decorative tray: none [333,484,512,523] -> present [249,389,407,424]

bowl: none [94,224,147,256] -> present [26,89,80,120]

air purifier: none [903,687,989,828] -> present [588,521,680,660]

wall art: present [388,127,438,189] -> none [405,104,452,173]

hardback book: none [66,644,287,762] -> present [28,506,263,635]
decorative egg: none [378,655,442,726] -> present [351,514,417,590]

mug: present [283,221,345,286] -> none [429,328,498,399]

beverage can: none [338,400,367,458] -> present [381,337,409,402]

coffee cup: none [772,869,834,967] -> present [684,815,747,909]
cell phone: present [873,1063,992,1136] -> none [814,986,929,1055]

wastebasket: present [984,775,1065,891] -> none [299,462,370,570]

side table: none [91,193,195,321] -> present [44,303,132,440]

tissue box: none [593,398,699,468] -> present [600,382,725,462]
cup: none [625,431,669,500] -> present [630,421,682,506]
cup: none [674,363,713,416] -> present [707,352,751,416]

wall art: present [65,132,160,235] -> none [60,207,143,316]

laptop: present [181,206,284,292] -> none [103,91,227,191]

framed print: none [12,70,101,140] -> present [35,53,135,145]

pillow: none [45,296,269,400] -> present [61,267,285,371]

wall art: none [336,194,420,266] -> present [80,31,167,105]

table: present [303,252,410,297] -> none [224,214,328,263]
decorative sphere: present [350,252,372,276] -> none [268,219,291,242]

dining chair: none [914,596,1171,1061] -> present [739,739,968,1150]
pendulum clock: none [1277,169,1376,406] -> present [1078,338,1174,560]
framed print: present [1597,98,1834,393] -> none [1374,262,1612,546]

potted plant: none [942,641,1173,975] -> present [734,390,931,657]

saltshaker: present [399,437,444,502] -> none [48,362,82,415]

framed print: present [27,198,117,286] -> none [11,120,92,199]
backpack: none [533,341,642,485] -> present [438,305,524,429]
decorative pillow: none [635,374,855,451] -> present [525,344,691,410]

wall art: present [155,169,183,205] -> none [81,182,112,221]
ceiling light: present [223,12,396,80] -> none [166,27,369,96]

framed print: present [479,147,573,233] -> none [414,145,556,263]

+++++

YOUR ASSIGNMENT
Could every record be printed again exactly as it reads?

ANSWER BOX
decorative tray: none [333,484,512,523] -> present [249,389,407,424]

bowl: none [94,224,147,256] -> present [26,89,80,120]

air purifier: none [903,687,989,828] -> present [588,521,680,660]

wall art: present [388,127,438,189] -> none [405,104,452,173]

hardback book: none [66,644,287,762] -> present [28,506,263,635]
decorative egg: none [378,655,442,726] -> present [351,514,417,590]

mug: present [283,221,345,286] -> none [429,328,498,399]

beverage can: none [338,400,367,458] -> present [381,337,409,402]

coffee cup: none [772,869,834,967] -> present [684,815,747,909]
cell phone: present [873,1063,992,1136] -> none [814,986,929,1055]

wastebasket: present [984,775,1065,891] -> none [299,462,370,570]

side table: none [91,193,195,321] -> present [44,303,132,440]

tissue box: none [593,398,699,468] -> present [600,382,725,462]
cup: none [625,431,669,500] -> present [630,421,682,506]
cup: none [674,363,713,416] -> present [707,352,751,416]

wall art: present [65,132,160,235] -> none [60,207,143,316]

laptop: present [181,206,284,292] -> none [103,91,227,191]

framed print: none [12,70,101,140] -> present [35,53,135,145]

pillow: none [45,296,269,400] -> present [61,267,285,371]

wall art: none [336,194,420,266] -> present [80,31,167,105]

table: present [303,252,410,297] -> none [224,214,328,263]
decorative sphere: present [350,252,372,276] -> none [268,219,291,242]

dining chair: none [914,596,1171,1061] -> present [739,739,968,1150]
pendulum clock: none [1277,169,1376,406] -> present [1078,338,1174,560]
framed print: present [1597,98,1834,393] -> none [1374,262,1612,546]

potted plant: none [942,641,1173,975] -> present [734,390,931,657]

saltshaker: present [399,437,444,502] -> none [48,362,82,415]

framed print: present [27,198,117,286] -> none [11,120,92,199]
backpack: none [533,341,642,485] -> present [438,305,524,429]
decorative pillow: none [635,374,855,451] -> present [525,344,691,410]

wall art: present [155,169,183,205] -> none [81,182,112,221]
ceiling light: present [223,12,396,80] -> none [166,27,369,96]

framed print: present [479,147,573,233] -> none [414,145,556,263]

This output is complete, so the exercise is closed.